Fri., June 21, 2013 5:25pm (EDT)

Democrats Not New To Peer Review
By Claire Simms
Updated: 10 months ago

ATLANTA  —  
Former Georgia Governor and attorney Roy Barnes held a news conference in May to address the charges against his client, State Representative Tyrone Brooks, D-Atlanta.  (Photo by Claire Simms)
Former Georgia Governor and attorney Roy Barnes held a news conference in May to address the charges against his client, State Representative Tyrone Brooks, D-Atlanta. (Photo by Claire Simms)
According to the State Attorney General’s Office, the commission appointed to review the case against state Rep.
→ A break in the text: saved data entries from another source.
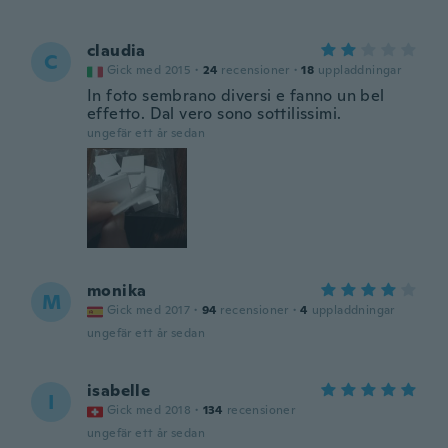
claudia
C
Gick med 2015
·
24
recensioner
·
18
uppladdningar
In foto sembrano diversi e fanno un bel
effetto. Dal vero sono sottilissimi.
ungefär ett år sedan
monika
M
Gick med 2017
·
94
recensioner
·
4
uppladdningar
ungefär ett år sedan
isabelle
I
Gick med 2018
·
134
recensioner
ungefär ett år sedan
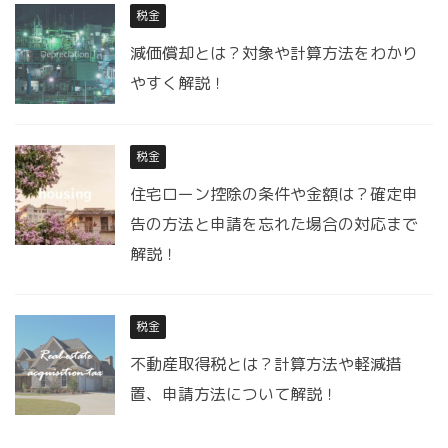
税金
減価償却とは？対象や計算方法をわかり
やすく解説！
税金
住宅ローン控除の条件や金額は？確定申
告の方法と申請を忘れた場合の対応まで
解説！
税金
不動産取得税とは？計算方法や軽減措
置、申請方法について解説！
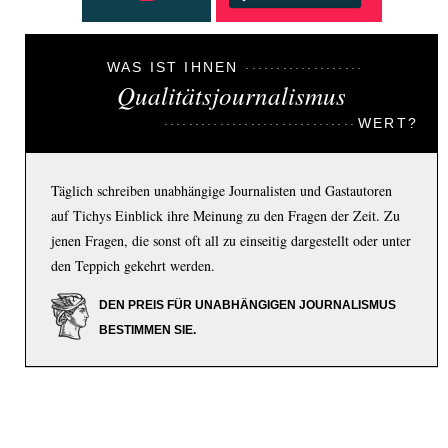
WAS IST IHNEN
Qualitätsjournalismus
WERT?
Täglich schreiben unabhängige Journalisten und Gastautoren
auf Tichys Einblick ihre Meinung zu den Fragen der Zeit. Zu
jenen Fragen, die sonst oft all zu einseitig dargestellt oder unter
den Teppich gekehrt werden.
DEN PREIS FÜR UNABHÄNGIGEN JOURNALISMUS
BESTIMMEN SIE.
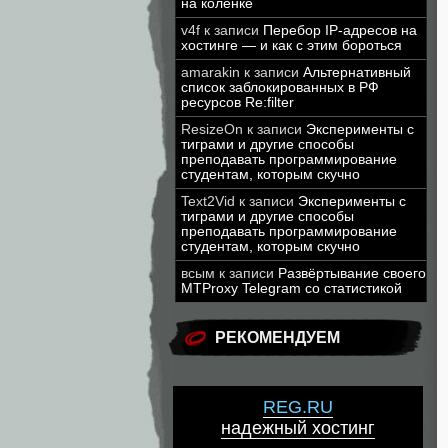
на коленке
v4f
к записи
Перебор IP-адресов на
хостинге — и как с этим бороться
amarakin
к записи
Альтернативный
список заблокированных в РФ
ресурсов Re:filter
ResizeOn
к записи
Эксперименты с
тиграми и другие способы
преподавать программирование
студентам, которым скучно
Text2Vid
к записи
Эксперименты с
тиграми и другие способы
преподавать программирование
студентам, которым скучно
всым
к записи
Развёртывание своего
MTProxy Telegram со статистикой
РЕКОМЕНДУЕМ
REG.RU
надежный хостинг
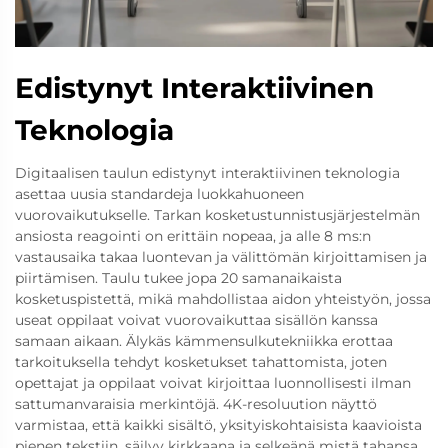
Edistynyt Interaktiivinen
Teknologia
Digitaalisen taulun edistynyt interaktiivinen teknologia
asettaa uusia standardeja luokkahuoneen
vuorovaikutukselle. Tarkan kosketustunnistusjärjestelmän
ansiosta reagointi on erittäin nopeaa, ja alle 8 ms:n
vastausaika takaa luontevan ja välittömän kirjoittamisen ja
piirtämisen. Taulu tukee jopa 20 samanaikaista
kosketuspistettä, mikä mahdollistaa aidon yhteistyön, jossa
useat oppilaat voivat vuorovaikuttaa sisällön kanssa
samaan aikaan. Älykäs kämmensulkutekniikka erottaa
tarkoituksella tehdyt kosketukset tahattomista, joten
opettajat ja oppilaat voivat kirjoittaa luonnollisesti ilman
sattumanvaraisia merkintöjä. 4K-resoluution näyttö
varmistaa, että kaikki sisältö, yksityiskohtaisista kaavioista
pienen tekstiin, säilyy kirkkaana ja selkeänä mistä tahansa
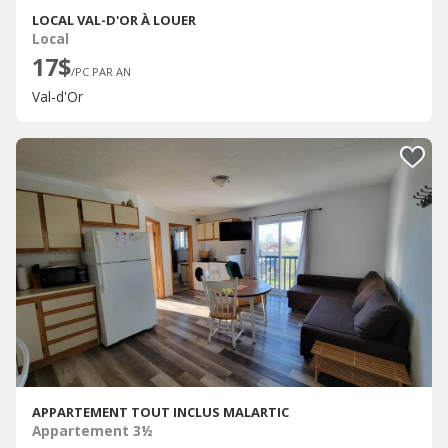
LOCAL VAL-D'OR À LOUER
Local
17$
/PC PAR AN
Val-d'Or
APPARTEMENT TOUT INCLUS MALARTIC
Appartement 3½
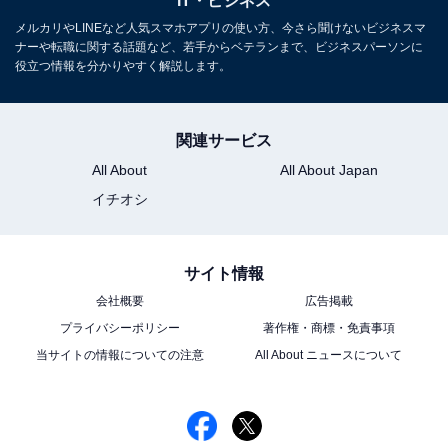
IT・ビジネス
地方自治体が運営する移住相談窓口や、地域の商工会議
メルカリやLINEなど人気スマホアプリの使い方、今さら聞けないビジネスマ
所では、地元企業の情報や就職支援を行っている場合が
ナーや転職に関する話題など、若手からベテランまで、ビジネスパーソンに
あります。地域ならではのネットワークで、非公開求人
役立つ情報を分かりやすく解説します。
に出会える可能性もあります。
関連サービス
・SNSやWebコミュニティーの活用
All About
All About Japan
Facebookの地域グループやUターン・Iターン支援のWeb
イチオシ
サイトなど、オンラインのコミュニティーで情報交換し
たり、地元の企業やそこで働く人の情報を集めたりする
のもいいでしょう。地元出身の知り合いに話を聞いてみ
サイト情報
るのも有効な手段です。
会社概要
広告掲載
プライバシーポリシー
著作権・商標・免責事項
そして、忘れてはいけないのが、地方移住のデメリット
当サイトの情報についての注意
All About ニュースについて
も存在するという現実です。都心と比べて公共交通機関
が不便だったり、娯楽施設が少なかったり、医療機関の
選択肢が限られたりすることもあります。収入が都心よ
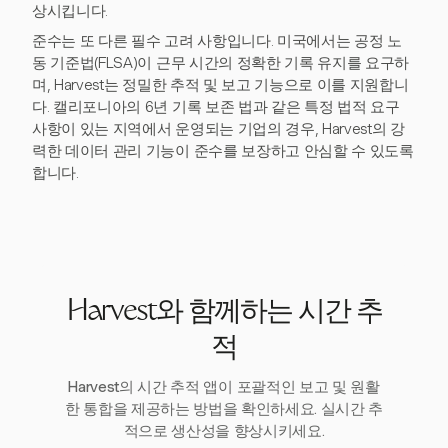
상시킵니다.
준수는 또 다른 필수 고려 사항입니다. 미국에서는 공정 노
동 기준법(FLSA)이 근무 시간의 정확한 기록 유지를 요구하
며, Harvest는 정밀한 추적 및 보고 기능으로 이를 지원합니
다. 캘리포니아의 6년 기록 보존 법과 같은 특정 법적 요구
사항이 있는 지역에서 운영되는 기업의 경우, Harvest의 강
력한 데이터 관리 기능이 준수를 보장하고 안심할 수 있도록
합니다.
Harvest와 함께하는 시간 추
적
Harvest의 시간 추적 앱이 포괄적인 보고 및 원활
한 통합을 제공하는 방법을 확인하세요. 실시간 추
적으로 생산성을 향상시키세요.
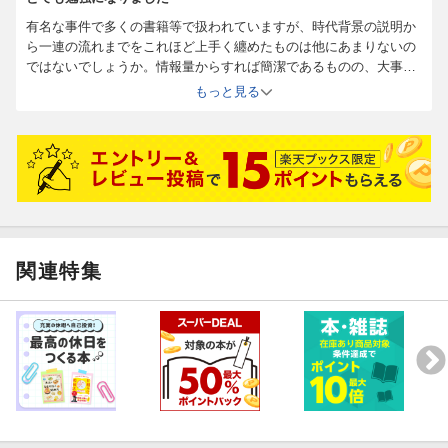
有名な事件で多くの書籍等で扱われていますが、時代背景の説明か
ら一連の流れまでをこれほど上手く纏めたものは他にあまりないの
ではないでしょうか。情報量からすれば簡潔であるものの、大事な
点も網羅されています。著者は立派な仕事を成されたと思います。
もっと見る
関連特集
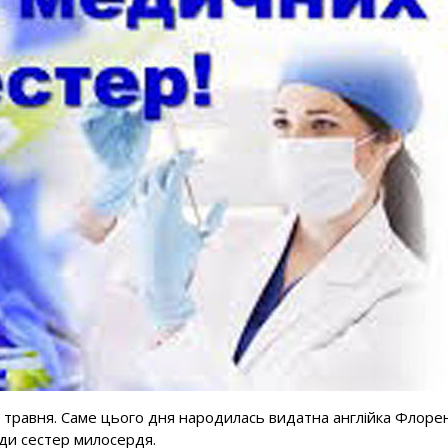
 травня. Саме цього дня народилась видатна англійка Флоре
гади сестер милосердя.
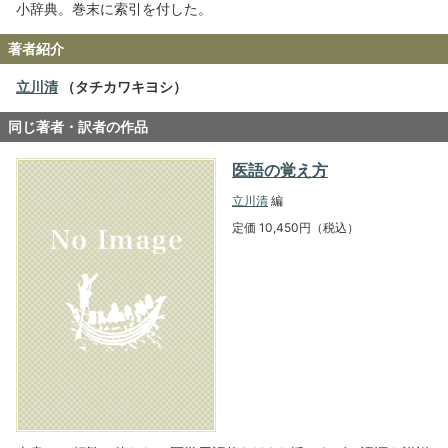
小辞典。巻末に索引を付した。
著者紹介
立川清
（タチカワキヨシ）
同じ著者・訳者の作品
医語の覚え方
立川清
編
定価 10,450円（税込）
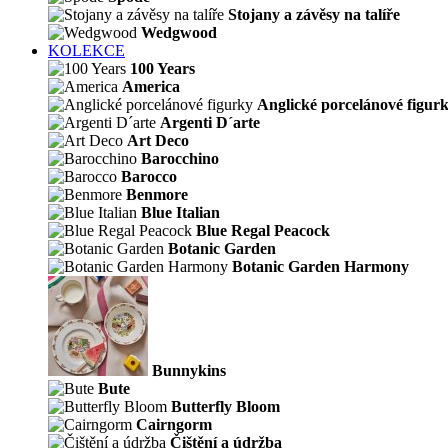
Stojany a závěsy na talíře
Wedgwood
KOLEKCE
100 Years
America
Anglické porcelánové figur
Argenti D´arte
Art Deco
Barocchino
Barocco
Benmore
Blue Italian
Blue Regal Peacock
Botanic Garden
Botanic Garden Harmony
Bunnykins
Bute
Butterfly Bloom
Cairngorm
Čištění a údržba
Tyrone Brooks will meet next Friday, June 28. That panel must determine whether to suspend Brooks from office because of his felony indictment.

Brooks has pleaded not guilty to 30 counts of tax fraud and other related charges. According to the indictment, he used money donated to his charity, Universal Humanities, to pay for personal expenses. The charges also allege Brooks misused funds while serving as President of the Georgia Association of Black Elected Officials.
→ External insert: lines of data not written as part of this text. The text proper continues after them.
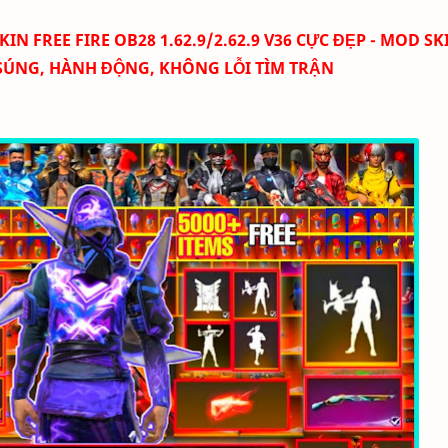
FREE FIRE OB28 1.62.9/2.62.9 V36 CỰC ĐẸP - MOD SK
SÚNG, HÀNH ĐỘNG, KHÔNG LỖI TÌM TRẬN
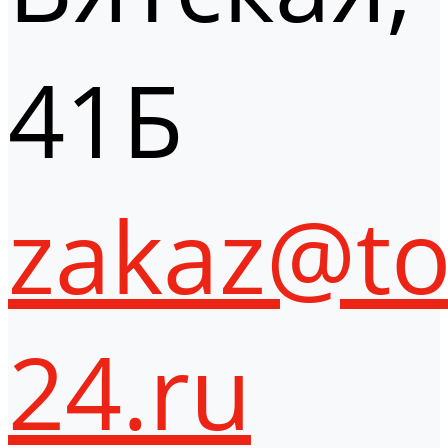
41Б
zakaz@to
24.ru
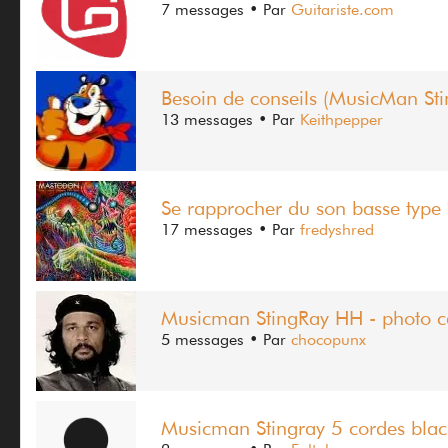
7 messages
• Par
Guitariste.com
Besoin de conseils (MusicMan Sti
13 messages
• Par
Keithpepper
Se rapprocher du son basse type
17 messages
• Par
fredyshred
Musicman StingRay HH - photo c
5 messages
• Par
chocopunx
Musicman Stingray 5 cordes blac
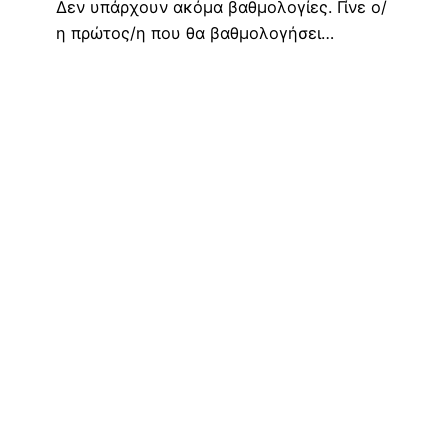
Δεν υπάρχουν ακόμα βαθμολογίες. Γίνε ο/
η πρώτος/η που θα βαθμολογήσει…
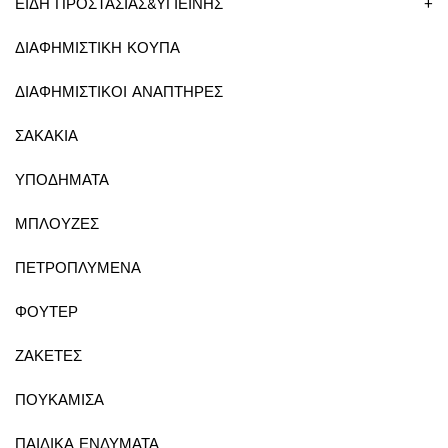
ΕΙΔΗ ΠΡΟΣΤΑΣΙΑΣ&ΥΓΙΕΙΝΗΣ
+
ΔΙΑΦΗΜΙΣΤΙΚΗ ΚΟΥΠΑ
ΔΙΑΦΗΜΙΣΤΙΚΟΙ ΑΝΑΠΤΗΡΕΣ
ΣΑΚΑΚΙΑ
ΥΠΟΔΗΜΑΤΑ
ΜΠΛΟΥΖΕΣ
ΠΕΤΡΟΠΛΥΜΕΝΑ
ΦΟΥΤΕΡ
ΖΑΚΕΤΕΣ
ΠΟΥΚΑΜΙΣΑ
ΠΑΙΔΙΚΑ ΕΝΔΥΜΑΤΑ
Governor Nathan Deal appointed Attorney General Sam Olens, a Republican, and two leading Democrats: House Minority Leader Stacey Abrams of Atlanta and Senate Minority Leader Steve Henson of Tucker.
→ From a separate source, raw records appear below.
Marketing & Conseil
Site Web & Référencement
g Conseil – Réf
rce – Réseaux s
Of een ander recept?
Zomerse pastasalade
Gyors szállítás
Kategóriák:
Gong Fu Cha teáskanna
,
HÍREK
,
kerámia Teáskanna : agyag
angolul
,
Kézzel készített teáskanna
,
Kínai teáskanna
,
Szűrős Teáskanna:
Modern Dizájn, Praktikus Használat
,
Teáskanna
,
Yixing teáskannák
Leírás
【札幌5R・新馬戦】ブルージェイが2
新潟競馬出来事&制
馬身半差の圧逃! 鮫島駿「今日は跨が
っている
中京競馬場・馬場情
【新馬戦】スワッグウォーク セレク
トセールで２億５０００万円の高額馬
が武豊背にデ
Those appointments mirror those made to legislative review panels in the past.

In 1999, then-Governor Roy Barnes, a Democrat, appointed a panel to review the indictment of Senator Diana Harvey Johnson, D-Savannah. Johnson was charged with five counts of mail fraud for not disclosing conflicts of interest when voting for the state to set aside money to promote African-American tourism. According to the Attorney General’s Office, Johnson controlled two organizations that benefitted from that funding and used her influence over those groups to steer $80,000 of state money into her own businesses.

Governor Barnes assigned retired state Supreme Court Justice Harold G. Clarke, Representative Louise McBee, D-Athens, and Senator Donzella James, D-Atlanta, to the review commission.

“It’s a huge decision to even accept to be on the panel because I considered myself Diana Harvey Johnson’s friend,” said Sen. James. “I accepted because I knew that I would be fair.”

The panel decided to suspend Johnson from office. In July 1999, she was convicted on all five counts of mail fraud.

“It was the most difficult thing that I can remember ever doing in my life,” James said.

The panel decided to suspend Johnson, though James said she did not agree with that.

Just a few years later, Governor Barnes had to appoint another commission to review the indictment of another Democratic lawmaker. State Senator Donnie Lavan “Van” Streat of Nicholls was indicted in January 2002 for Violation of Oath of Office and Making a False Statement.

That panel was also made up of Democrats including Justice Harold G. Clarke, Representative Dubose Porter, D-Dublin, and Senator Michael Meyer von Bremen, D-Albany. The three voted to suspend Streat, though prosecutors later dropped the charges against him.

James said she hopes the panel assigned to Brooks’s case will not follow tradition.

“Hopefully this will be a different consequence to this particular committee, because in the past I think that no representative or elected official has been able to hold their seat,” said James.

The case against Brooks could prove different. Governor Roy Barnes is representing Brooks and has been extremely close to the review panel process, having appointed them in the past.